:: Given records ::
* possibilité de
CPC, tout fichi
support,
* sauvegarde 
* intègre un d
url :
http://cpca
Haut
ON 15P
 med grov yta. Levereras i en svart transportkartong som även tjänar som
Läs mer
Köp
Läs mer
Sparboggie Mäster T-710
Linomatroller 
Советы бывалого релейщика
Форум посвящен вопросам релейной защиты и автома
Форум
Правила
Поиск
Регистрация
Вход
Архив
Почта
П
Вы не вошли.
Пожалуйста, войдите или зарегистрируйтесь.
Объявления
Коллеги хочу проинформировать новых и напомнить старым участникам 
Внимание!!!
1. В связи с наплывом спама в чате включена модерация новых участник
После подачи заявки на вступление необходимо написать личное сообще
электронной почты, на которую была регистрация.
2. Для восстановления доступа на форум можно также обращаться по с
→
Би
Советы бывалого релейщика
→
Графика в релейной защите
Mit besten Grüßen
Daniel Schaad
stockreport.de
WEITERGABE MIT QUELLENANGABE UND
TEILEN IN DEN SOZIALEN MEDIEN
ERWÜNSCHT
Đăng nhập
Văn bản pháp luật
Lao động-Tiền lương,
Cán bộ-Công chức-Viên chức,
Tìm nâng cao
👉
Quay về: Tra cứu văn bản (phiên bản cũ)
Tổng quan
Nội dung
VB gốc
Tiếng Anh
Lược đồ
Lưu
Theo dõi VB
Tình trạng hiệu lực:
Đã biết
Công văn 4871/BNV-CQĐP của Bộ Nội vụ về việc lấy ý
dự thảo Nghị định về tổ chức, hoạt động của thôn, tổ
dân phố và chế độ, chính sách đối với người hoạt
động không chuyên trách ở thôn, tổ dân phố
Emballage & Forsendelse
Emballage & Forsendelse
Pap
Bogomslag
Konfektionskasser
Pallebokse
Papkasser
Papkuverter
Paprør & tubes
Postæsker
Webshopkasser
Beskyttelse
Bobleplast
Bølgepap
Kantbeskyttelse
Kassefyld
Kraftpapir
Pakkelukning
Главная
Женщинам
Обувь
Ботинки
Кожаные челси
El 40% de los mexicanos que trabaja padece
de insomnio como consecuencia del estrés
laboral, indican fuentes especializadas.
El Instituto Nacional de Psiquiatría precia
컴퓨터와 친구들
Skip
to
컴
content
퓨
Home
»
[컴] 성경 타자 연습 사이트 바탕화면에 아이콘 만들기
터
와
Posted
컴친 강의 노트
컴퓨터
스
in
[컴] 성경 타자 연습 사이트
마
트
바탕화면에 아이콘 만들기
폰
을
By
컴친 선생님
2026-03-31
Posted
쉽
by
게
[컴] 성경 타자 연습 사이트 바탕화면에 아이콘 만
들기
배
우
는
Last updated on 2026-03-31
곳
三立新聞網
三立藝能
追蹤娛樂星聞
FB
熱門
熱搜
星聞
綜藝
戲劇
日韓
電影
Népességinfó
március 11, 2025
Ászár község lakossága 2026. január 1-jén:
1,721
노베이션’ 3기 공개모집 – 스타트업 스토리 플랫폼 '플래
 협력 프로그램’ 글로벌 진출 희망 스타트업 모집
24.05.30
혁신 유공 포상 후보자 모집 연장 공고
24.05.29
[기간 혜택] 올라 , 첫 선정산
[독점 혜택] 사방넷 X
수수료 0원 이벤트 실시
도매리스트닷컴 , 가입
:::
### Assignment:
Write out the listing word for word, from its first line through the line containing "de insomnio como consecuencia del estrés", including both of those lines.

### Result:
* possibilité de
CPC, tout fichi
support,
* sauvegarde 
* intègre un d
url :
http://cpca
Haut
ON 15P
 med grov yta. Levereras i en svart transportkartong som även tjänar som
Läs mer
Köp
Läs mer
Sparboggie Mäster T-710
Linomatroller 
Советы бывалого релейщика
Форум посвящен вопросам релейной защиты и автома
Форум
Правила
Поиск
Регистрация
Вход
Архив
Почта
П
Вы не вошли.
Пожалуйста, войдите или зарегистрируйтесь.
Объявления
Коллеги хочу проинформировать новых и напомнить старым участникам 
Внимание!!!
1. В связи с наплывом спама в чате включена модерация новых участник
После подачи заявки на вступление необходимо написать личное сообще
электронной почты, на которую была регистрация.
2. Для восстановления доступа на форум можно также обращаться по с
→
Би
Советы бывалого релейщика
→
Графика в релейной защите
Mit besten Grüßen
Daniel Schaad
stockreport.de
WEITERGABE MIT QUELLENANGABE UND
TEILEN IN DEN SOZIALEN MEDIEN
ERWÜNSCHT
Đăng nhập
Văn bản pháp luật
Lao động-Tiền lương,
Cán bộ-Công chức-Viên chức,
Tìm nâng cao
👉
Quay về: Tra cứu văn bản (phiên bản cũ)
Tổng quan
Nội dung
VB gốc
Tiếng Anh
Lược đồ
Lưu
Theo dõi VB
Tình trạng hiệu lực:
Đã biết
Công văn 4871/BNV-CQĐP của Bộ Nội vụ về việc lấy ý
dự thảo Nghị định về tổ chức, hoạt động của thôn, tổ
dân phố và chế độ, chính sách đối với người hoạt
động không chuyên trách ở thôn, tổ dân phố
Emballage & Forsendelse
Emballage & Forsendelse
Pap
Bogomslag
Konfektionskasser
Pallebokse
Papkasser
Papkuverter
Paprør & tubes
Postæsker
Webshopkasser
Beskyttelse
Bobleplast
Bølgepap
Kantbeskyttelse
Kassefyld
Kraftpapir
Pakkelukning
Главная
Женщинам
Обувь
Ботинки
Кожаные челси
El 40% de los mexicanos que trabaja padece
de insomnio como consecuencia del estrés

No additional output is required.